Minimum Requirements
This section describes the minimum requirements that are needed for a Corridor Installation.
Broadly, the components involved are:
- Web Application & Worker
- Spark Worker
- Jupyter Notebook
- File Management
- Metadata Database (SQL RDBMS)
- Redis - Messaging Queue
For very simple installations, all of these could be installed on the same machine, we recommend keeping them separate to simplify scalability needs.
Web Application¶
A flask application which serves the User Interface and Web APIs which are accessible to users via the browser.
It also includes a worker process for long running tasks in the API.
This component has 2 processes: corridor-app
and corridor-worker
Requirements¶
- RAM: 4 GB
- Processor: 4 CPU
- Installation storage space: 20 GB
- Python 3.11+
Optional:
- Web Server - Example: Nginx
- Process Management - Example: Supervisor or Systemd
Spark Worker¶
Worker to handle any jobs triggered by users which are asynchronously. It is recommended to have at least 2 workers and increase concurrency as required.
Note
This needs to be installed on a machine that is configured as a Spark Gateway (i.e. A
master node or an edge node of the cluster). This is not the data nodes of the cluster itself.
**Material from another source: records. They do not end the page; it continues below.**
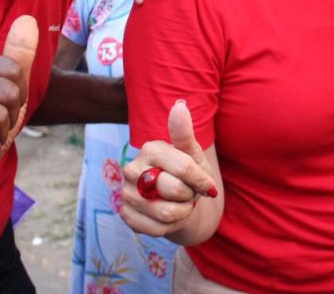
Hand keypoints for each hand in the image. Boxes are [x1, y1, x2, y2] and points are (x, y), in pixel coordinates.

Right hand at [119, 100, 218, 236]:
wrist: (179, 202)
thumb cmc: (188, 175)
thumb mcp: (192, 154)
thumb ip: (185, 133)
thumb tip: (179, 106)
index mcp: (150, 149)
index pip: (184, 168)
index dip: (201, 180)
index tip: (207, 184)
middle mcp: (132, 169)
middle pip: (174, 190)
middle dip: (190, 196)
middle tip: (188, 193)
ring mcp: (126, 194)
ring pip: (166, 213)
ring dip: (183, 212)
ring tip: (180, 204)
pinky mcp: (126, 217)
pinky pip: (157, 228)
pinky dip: (171, 227)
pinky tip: (169, 217)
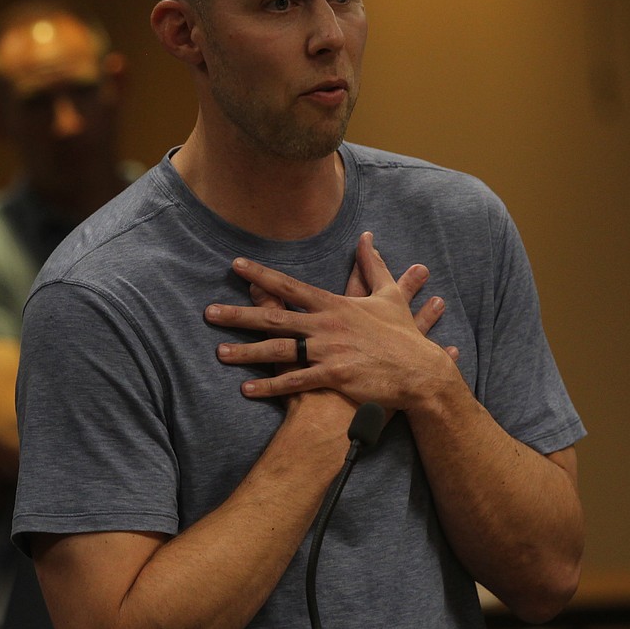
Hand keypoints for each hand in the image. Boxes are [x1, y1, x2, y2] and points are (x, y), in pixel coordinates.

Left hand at [208, 232, 459, 410]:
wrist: (420, 371)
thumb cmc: (403, 335)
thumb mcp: (390, 296)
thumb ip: (373, 266)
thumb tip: (366, 238)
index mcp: (335, 305)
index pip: (290, 287)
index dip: (261, 276)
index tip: (235, 267)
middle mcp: (326, 326)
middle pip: (274, 318)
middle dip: (239, 315)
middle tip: (208, 312)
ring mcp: (328, 351)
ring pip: (279, 350)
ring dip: (247, 352)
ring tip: (219, 352)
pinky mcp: (333, 377)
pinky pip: (295, 382)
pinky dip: (270, 386)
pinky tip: (247, 390)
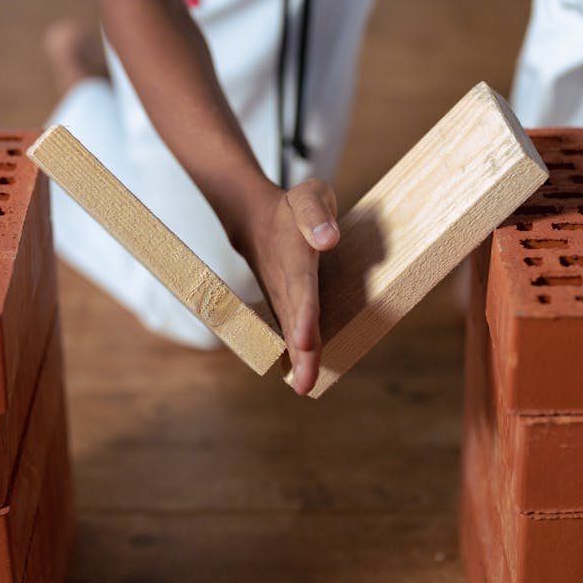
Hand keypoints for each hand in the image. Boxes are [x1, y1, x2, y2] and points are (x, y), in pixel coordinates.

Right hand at [237, 179, 339, 395]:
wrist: (253, 219)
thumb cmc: (291, 207)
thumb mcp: (308, 195)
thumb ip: (317, 214)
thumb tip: (329, 239)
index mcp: (293, 254)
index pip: (302, 287)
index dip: (305, 315)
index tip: (307, 340)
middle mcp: (285, 281)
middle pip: (295, 319)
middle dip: (301, 350)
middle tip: (304, 383)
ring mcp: (281, 295)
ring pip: (290, 330)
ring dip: (298, 359)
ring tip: (304, 387)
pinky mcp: (284, 305)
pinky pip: (290, 331)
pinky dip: (295, 355)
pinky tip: (303, 379)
The worker process should be able to import the pyspark
module.
Requirements¶
- RAM: 16 GB
- Processor: 8 CPU
- HDFS storage space: 500 GB (depends on the data being processed, HDFS space to handle shuffles need to be considered too)
- Python 3.11+
- Java 8+
- Spark 3.3+
Optional:
- Process Management - Example: Supervisor or Systemd
Jupyter Notebook¶
A notebook for free-form analytical usage. We provide Jupyter Notebooks out-of-the-box but can integrate with existing notebook solutions too.
Note
This needs to be installed on a machine that is configured as a Spark Gateway (i.e. A
master node or an edge node of the cluster). This is not the data nodes of the cluster itself.
The jupyter notebook kernel should be able to import the pyspark
module.
Requirements¶
- RAM: 4 GB for base services and more as per usage by users
- Processor: 4 CPU and more as per usage by users
- Installation storage space: 10 GB
- Python 3.11+
- Spark 3.3+
Optional:
- Process Management - Example: Supervisor or Systemd
File Management¶
A file system management to store and retrieve files. A NAS storage that can be mounted on all servers and be accessible by all services is ideal.
Requirements¶
- File storage space: 50 GB
Metadata Database¶
This serves as an internal RDBMS to store the state of the application and various user information.
Requirements¶
- RAM: 2 GB
- Processor: 2 CPU
-
Database storage space: 5 GB
-
SQL Databases supported:
- Oracle 19+
- MSSQL 2016+
- Postgres 11.7+
Redis - Messaging Queue¶
A low-latency task queue to send and receive information about the asynchronous tasks.
Requirements¶
- RAM: 1 GB
- Processor: 1 CPU
- DB Snapshots storage space: 10 GB
- Redis 4+